Y-FFC Net for 3D Reconstruction of Highly Reflective Surfaces
Xuwen Song, Lianpo Wang
Abstract
3D reconstruction plays a pivotal role in intelligent manufacturing, industrial inspection, and other fields. Fringe projection profilometry is a widely used 3D reconstruction method due to its high accuracy and noncontact nature. However, when fringe projection profilometry (FPP) is applied to reconstruct highly reflective surfaces, there are not only diffuse reflections, but also undesired specular reflections. Intense specular reflection destroys the sinusoidal characteristics of the fringe pattern, leading to a decrease in 3D reconstruction accuracy.
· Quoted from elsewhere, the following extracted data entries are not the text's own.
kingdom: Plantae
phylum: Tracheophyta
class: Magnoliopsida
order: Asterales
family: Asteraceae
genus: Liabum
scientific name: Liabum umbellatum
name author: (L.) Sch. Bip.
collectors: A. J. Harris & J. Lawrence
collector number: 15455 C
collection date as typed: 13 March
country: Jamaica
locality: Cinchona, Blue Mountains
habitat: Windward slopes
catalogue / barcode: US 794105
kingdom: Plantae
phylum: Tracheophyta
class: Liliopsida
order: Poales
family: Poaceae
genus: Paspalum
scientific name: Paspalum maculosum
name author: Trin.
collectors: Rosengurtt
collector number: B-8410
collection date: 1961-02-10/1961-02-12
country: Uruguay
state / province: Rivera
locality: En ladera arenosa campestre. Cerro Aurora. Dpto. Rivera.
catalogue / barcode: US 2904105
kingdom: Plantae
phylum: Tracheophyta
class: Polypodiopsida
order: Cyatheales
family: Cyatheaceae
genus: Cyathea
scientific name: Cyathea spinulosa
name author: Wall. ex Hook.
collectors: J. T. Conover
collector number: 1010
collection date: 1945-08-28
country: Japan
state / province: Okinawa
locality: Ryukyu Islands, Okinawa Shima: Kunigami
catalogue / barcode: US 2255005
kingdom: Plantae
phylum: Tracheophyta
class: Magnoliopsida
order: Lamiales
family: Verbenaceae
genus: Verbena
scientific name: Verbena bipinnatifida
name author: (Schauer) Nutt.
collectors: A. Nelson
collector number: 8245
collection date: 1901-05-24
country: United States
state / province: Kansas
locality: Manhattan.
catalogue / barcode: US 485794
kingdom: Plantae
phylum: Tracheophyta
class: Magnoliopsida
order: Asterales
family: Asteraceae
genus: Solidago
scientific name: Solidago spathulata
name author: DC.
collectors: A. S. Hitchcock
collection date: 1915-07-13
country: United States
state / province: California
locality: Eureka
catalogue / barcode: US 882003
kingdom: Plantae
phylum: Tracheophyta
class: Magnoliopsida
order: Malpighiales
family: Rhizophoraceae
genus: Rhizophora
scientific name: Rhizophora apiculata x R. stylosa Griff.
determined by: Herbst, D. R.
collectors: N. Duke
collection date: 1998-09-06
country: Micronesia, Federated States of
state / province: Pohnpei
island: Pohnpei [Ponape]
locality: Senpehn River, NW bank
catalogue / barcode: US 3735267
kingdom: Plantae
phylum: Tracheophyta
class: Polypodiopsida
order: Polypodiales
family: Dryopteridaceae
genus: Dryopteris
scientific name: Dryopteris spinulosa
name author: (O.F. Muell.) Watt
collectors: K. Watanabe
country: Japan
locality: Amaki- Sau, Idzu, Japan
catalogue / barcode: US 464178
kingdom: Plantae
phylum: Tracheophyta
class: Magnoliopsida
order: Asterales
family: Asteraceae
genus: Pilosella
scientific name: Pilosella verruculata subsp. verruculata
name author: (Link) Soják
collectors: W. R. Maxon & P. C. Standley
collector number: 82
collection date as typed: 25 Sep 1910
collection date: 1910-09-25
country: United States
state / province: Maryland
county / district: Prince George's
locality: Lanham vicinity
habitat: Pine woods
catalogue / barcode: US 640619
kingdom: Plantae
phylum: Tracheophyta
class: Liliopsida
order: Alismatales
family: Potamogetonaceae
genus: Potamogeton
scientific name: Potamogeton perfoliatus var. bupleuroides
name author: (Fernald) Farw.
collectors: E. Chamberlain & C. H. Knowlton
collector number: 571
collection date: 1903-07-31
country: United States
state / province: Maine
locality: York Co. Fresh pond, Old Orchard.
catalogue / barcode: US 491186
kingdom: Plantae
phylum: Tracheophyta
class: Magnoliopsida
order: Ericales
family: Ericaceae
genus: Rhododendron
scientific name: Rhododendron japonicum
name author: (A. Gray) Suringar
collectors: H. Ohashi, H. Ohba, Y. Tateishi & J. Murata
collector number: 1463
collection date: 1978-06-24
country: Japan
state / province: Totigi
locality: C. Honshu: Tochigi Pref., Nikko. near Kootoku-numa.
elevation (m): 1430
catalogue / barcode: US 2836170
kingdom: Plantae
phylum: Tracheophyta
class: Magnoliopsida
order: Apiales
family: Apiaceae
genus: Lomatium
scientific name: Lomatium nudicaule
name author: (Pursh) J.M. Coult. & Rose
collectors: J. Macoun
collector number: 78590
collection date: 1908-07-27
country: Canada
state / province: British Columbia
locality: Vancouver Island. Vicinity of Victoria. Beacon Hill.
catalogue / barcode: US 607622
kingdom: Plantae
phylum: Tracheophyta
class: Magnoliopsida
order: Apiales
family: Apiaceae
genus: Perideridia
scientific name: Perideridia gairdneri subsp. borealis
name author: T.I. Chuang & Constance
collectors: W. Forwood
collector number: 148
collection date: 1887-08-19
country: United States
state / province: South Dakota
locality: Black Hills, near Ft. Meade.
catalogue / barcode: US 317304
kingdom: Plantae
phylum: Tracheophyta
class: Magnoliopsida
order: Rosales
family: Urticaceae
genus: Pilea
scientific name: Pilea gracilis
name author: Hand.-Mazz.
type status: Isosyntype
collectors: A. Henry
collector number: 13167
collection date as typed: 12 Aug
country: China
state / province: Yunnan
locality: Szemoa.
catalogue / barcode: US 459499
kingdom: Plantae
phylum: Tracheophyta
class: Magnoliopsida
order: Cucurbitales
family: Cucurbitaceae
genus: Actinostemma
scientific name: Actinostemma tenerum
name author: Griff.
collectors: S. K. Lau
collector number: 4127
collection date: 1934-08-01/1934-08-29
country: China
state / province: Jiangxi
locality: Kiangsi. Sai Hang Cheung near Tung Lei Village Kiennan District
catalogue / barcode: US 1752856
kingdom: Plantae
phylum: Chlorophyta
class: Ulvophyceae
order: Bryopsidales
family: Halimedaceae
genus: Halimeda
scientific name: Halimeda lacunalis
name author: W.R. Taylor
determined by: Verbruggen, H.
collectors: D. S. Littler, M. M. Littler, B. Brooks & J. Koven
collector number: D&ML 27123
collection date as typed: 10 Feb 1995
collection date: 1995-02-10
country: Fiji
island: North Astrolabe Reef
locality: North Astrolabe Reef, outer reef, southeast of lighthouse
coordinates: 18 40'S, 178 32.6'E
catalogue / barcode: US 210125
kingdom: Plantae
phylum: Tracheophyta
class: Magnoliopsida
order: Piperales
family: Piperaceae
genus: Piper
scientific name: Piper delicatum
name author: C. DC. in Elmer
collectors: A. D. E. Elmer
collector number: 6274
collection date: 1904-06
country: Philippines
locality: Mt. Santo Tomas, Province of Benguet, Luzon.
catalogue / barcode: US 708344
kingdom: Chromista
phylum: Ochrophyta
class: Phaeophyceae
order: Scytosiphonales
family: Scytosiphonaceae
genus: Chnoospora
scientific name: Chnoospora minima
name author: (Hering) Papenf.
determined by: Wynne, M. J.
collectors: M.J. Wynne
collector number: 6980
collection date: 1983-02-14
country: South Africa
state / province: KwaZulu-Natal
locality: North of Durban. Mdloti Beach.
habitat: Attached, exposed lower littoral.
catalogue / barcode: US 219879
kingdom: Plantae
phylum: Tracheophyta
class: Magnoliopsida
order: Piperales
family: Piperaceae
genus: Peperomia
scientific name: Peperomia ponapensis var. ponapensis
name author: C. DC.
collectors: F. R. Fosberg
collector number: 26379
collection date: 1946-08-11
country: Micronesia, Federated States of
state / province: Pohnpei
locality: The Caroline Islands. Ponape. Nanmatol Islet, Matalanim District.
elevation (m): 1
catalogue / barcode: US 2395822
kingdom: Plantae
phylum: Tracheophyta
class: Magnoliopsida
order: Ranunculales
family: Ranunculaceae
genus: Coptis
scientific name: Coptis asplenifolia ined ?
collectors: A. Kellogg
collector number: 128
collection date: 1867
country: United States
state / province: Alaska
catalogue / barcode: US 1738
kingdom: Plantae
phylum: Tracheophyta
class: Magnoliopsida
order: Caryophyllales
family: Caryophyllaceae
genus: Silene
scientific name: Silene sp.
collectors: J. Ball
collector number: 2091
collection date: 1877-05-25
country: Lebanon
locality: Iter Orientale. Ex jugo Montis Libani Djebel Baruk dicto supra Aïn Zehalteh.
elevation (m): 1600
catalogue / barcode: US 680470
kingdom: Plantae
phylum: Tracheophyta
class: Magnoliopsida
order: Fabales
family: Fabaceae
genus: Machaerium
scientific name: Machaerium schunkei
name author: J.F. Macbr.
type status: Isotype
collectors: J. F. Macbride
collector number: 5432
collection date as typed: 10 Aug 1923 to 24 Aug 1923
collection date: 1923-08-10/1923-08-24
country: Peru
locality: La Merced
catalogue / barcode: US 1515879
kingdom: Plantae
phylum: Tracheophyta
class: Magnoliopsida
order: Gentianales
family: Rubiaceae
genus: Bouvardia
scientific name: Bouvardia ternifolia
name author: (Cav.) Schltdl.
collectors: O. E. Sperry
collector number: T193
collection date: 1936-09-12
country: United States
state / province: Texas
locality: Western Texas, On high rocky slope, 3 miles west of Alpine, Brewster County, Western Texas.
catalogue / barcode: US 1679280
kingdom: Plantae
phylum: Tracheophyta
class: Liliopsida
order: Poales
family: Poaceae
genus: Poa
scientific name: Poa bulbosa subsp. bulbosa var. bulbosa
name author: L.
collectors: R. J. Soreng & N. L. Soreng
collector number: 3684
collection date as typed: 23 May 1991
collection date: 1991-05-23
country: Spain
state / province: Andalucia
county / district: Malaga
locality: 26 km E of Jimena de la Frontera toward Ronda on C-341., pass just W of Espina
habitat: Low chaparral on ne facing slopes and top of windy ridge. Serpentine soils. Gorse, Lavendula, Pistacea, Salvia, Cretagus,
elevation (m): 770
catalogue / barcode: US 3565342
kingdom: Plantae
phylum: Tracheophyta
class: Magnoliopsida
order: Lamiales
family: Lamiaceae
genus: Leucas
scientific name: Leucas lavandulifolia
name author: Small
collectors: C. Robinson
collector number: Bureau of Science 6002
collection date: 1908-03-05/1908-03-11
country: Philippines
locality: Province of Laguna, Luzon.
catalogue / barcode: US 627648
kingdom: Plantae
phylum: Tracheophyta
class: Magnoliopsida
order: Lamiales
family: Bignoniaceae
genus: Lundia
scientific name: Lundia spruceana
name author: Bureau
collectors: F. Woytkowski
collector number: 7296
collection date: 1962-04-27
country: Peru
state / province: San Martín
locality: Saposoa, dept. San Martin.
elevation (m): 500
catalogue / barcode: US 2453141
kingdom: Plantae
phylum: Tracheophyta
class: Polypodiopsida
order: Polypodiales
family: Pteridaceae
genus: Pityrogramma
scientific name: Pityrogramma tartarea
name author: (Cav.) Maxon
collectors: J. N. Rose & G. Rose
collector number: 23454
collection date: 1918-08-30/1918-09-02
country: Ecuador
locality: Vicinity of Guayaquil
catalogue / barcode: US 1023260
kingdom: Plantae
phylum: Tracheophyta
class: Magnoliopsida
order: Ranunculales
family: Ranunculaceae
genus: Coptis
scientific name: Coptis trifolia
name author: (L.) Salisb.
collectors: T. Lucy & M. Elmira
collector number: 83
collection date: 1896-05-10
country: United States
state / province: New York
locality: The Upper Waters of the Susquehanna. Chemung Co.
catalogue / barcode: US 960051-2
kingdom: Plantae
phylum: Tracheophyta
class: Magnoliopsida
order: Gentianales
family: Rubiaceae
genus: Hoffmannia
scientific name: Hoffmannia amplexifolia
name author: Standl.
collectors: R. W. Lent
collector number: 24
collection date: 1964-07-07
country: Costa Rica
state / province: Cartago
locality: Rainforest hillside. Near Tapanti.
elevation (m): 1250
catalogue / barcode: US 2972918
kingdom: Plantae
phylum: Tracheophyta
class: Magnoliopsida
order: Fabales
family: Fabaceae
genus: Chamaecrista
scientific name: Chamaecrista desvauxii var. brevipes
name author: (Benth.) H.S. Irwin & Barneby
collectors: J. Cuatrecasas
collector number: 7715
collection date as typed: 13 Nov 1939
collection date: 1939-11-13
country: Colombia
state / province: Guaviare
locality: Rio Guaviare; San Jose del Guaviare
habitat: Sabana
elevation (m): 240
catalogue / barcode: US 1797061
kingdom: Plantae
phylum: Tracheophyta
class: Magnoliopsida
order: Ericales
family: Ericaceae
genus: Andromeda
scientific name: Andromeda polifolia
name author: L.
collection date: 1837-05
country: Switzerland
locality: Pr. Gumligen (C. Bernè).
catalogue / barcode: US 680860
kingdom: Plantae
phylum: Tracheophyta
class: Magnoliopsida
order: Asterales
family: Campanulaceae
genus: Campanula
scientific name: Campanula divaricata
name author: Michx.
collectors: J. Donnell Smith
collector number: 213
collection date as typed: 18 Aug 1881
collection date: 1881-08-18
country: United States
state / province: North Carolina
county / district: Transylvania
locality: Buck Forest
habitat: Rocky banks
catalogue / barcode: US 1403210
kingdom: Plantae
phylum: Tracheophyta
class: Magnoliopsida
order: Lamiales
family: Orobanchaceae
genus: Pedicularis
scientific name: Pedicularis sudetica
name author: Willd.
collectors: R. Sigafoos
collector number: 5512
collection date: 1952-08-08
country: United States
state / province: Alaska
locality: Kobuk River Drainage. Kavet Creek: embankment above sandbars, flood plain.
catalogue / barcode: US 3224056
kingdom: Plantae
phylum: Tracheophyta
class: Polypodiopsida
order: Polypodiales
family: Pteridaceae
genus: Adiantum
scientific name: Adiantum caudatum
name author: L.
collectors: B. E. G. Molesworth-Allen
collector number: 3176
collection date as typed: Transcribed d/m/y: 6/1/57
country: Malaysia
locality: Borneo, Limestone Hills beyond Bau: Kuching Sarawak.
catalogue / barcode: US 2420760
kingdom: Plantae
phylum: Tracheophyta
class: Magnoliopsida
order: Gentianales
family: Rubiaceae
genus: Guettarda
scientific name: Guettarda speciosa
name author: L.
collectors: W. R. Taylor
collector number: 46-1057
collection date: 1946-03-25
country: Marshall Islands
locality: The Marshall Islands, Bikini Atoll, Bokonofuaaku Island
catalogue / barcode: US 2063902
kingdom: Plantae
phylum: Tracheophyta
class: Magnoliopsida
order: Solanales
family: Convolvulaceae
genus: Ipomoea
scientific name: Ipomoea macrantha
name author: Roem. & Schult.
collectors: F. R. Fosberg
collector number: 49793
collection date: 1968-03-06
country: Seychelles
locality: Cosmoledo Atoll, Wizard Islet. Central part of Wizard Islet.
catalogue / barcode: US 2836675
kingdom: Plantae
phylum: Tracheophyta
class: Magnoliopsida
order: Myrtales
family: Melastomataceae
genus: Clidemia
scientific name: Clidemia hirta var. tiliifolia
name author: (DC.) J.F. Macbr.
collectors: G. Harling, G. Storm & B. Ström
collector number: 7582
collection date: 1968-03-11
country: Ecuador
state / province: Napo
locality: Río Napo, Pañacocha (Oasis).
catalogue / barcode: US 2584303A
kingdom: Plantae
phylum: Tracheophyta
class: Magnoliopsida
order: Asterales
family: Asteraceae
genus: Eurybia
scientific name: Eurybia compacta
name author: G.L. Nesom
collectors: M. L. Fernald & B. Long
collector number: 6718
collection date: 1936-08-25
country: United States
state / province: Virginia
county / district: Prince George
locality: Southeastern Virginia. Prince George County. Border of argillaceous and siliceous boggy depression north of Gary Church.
Traditional methods, such as Multiple exposures method, require multiple redundant shots to obtain high-quality fringe patterns, which makes efficiency difficult to meet industrial measurement requirements. Inspired by the application of deep learning in 3D vision, this article proposes a Y-shaped fast Fourier convolutional network (Y-FFC) for high reflection removal to provide high-quality fringe patterns. The cosine characteristics of the grayscale gradient of the sinusoidal fringe pattern make the detection of nonsinusoidal regions more accurate in the gradient domain. In addition, the undesired specular reflection component is easier to distinguish and filter out in the frequency domain. Therefore, the design of Y-FFC fully considers the gradient and frequency information. Experimental results show that the introduction of gradient and frequency information is beneficial for high reflection removal, enabling the reconstruction of industrial workpieces with highly reflective surfaces without the need for additional shots. The mean absolute error for depth measurements of an aircraft blade with a depth of 30 mm was reduced from 0.1332 to 0.0041 mm.